Commentary: Technology is rapidly replacing human hands
Is humanity headed in the wrong direction? One could easily argue that with every technological advancement, another family goes hungry because of the obsolescence of the handmade concept.
Saying a robot is better than the average human employee is a terrifying concept. When did the need to manufacture an item in the cheapest way possible create a scenario where a pair of hard-working hands were not enough?
Advancements in technology are stunting global economic growth and robbing an entire generation of their ability to feed, shelter and support themselves and their families. The technological revolution is leaving people jobless.
According to the New York Daily News, more than 1.1 million secretaries were displaced from the job market in the U.S. between 2000 and 2010. They are unnecessary now that their bosses can use software that fits in the palm of their hands to organize their own meetings and trips.
Humanity has reached the tipping point. Living situations are changing, and not in the way past generations had envisioned.
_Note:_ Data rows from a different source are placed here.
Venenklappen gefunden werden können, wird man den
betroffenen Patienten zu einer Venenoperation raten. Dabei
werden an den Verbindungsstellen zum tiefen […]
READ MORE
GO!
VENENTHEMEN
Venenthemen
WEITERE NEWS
According to NBC news, by 2013 1.2 million robots were working worldwide, in essence one robot per 5,000 people. It also said that in the future robots would be our pharmacists, lawyers and writers.
As a student striving to achieve a pharmacy license, I am heartbroken by even the slightest possibility that a pharmacist’s job might be taken by a robot.
Human interaction will decline as machinery takes over occupations, yet it is the human who made the robot. So it is easy to see that we are in fact responsible for displacing ourselves from work. We cannot beat what we created.
We have arrived at a critical crossroads. Constant progress is leading to an inhumane world, where pennies saved are jobs lost and calculated movements of cold, hard steel are replacing the warmth and finesse of a human touch.
TINA BGDOIAN is a graduating senior majoring in public health science at UC Irvine.